In driving to the hospital on Alton’s outskirts, we passed the museum grounds, where every tree and flower-bed wore a name-tag and black swans drifted through flotillas of crumbled bread. As a child I had believed literally that bread cast upon the waters came back doubled. Within the museum there were mummies with lips snarling back from their teeth in astonishment; a tiny gilt chair for a baby pharaoh; an elephant tusk carved into hundreds of tiny Chinamen and pagodas and squat leafy trees; miniature Eskimo villages that you lit up with a switch and peeped into like an Easter egg; cases of arrowheads; rooms of stuffed birds; and, upstairs, dower chests decorated with hearts and unicorns and tulips by the pious “plain people,” and iridescent glassware from the kilns of Baron von Steigel, and slashing paintings of Pennsylvania woodland by the Shearer brothers, and bronze statuettes of wrestling Indians that stirred my first erotic dreams, and, in the round skylit room at the head of the marble stairs, a black-rimmed pool in whose center a naked green girl held to her pursed lips a shell whose transparent contents forever spilled from the other side, filling this whole vast upstairs—from whose Palladian windows the swans in their bready pond could be seen trailing fan-shaped wakes—with the trickle and splatter of falling water. The world then seemed to me an intricate wonder displayed for my delight with no price asked. Visible above the trees across the pond were rose glints of the hospital, an orderly multitude of tall brick rectangles set among levelled and well-tended grounds, an ideal city of the ill.

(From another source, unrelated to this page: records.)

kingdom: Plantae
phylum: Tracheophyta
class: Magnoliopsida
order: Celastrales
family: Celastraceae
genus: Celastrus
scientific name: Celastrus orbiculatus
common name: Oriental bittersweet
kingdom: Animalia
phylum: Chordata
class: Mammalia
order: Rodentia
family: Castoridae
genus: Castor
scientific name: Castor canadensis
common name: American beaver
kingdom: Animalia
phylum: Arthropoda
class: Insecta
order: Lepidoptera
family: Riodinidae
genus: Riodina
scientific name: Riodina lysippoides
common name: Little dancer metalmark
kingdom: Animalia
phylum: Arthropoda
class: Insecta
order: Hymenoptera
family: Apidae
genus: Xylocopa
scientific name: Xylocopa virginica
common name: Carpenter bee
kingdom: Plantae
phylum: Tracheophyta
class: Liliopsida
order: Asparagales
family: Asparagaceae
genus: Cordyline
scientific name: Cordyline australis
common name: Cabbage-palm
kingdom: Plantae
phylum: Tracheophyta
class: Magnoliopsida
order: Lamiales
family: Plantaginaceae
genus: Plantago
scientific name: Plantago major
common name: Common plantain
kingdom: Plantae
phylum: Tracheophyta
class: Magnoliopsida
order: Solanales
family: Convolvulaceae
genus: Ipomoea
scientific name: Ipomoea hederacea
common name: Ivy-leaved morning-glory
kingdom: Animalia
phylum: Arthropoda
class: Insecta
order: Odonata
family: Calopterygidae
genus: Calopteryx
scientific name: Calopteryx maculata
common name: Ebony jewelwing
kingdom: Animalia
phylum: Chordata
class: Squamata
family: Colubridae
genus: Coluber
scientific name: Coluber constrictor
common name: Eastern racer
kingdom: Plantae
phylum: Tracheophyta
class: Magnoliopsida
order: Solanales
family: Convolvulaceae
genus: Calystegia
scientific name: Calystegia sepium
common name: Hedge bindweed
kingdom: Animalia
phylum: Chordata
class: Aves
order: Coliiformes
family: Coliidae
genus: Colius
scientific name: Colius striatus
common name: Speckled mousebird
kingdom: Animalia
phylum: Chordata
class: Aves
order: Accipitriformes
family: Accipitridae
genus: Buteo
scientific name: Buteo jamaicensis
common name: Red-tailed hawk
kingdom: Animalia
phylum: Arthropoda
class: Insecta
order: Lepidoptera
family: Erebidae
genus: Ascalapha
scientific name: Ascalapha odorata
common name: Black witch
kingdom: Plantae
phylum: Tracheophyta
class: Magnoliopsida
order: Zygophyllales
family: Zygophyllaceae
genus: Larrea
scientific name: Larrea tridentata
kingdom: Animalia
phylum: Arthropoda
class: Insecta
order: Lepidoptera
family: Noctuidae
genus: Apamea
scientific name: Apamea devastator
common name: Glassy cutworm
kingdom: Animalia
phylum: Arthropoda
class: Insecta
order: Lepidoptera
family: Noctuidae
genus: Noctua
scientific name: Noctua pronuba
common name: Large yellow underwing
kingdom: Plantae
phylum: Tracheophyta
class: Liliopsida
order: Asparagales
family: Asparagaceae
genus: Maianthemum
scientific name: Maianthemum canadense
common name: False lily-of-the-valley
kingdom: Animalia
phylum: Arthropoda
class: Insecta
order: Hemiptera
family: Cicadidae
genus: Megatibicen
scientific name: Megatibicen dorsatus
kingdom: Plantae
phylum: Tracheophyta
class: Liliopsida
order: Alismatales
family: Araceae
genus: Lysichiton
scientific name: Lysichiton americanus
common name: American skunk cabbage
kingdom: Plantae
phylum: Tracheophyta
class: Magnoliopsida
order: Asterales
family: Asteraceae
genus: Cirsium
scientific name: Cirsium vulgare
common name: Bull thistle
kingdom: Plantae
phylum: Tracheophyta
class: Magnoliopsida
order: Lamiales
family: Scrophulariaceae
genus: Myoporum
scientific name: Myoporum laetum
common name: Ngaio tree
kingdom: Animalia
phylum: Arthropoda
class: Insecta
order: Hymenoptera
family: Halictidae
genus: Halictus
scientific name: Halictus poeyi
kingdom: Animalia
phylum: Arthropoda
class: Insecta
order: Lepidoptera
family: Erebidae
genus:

I had forgotten how grand the Alton hospital was. I had not seen its stately entrance, approached down a grassy mall, since,
at the age of eight, I had left the hospital unburdened of my tonsils. Then, too, it had been spring, and the mall was bright with the first flush of green, and my mother was with me. I recalled it to her, and she said, “I felt so guilty. You were so sick.”
“Really? I remember it as so pleasant.” They had put a cup of pink rubber over my nose and there had been a thunderous flood of the smell of cotton candy and I opened my eyes and my mother was reading a magazine beside my bed.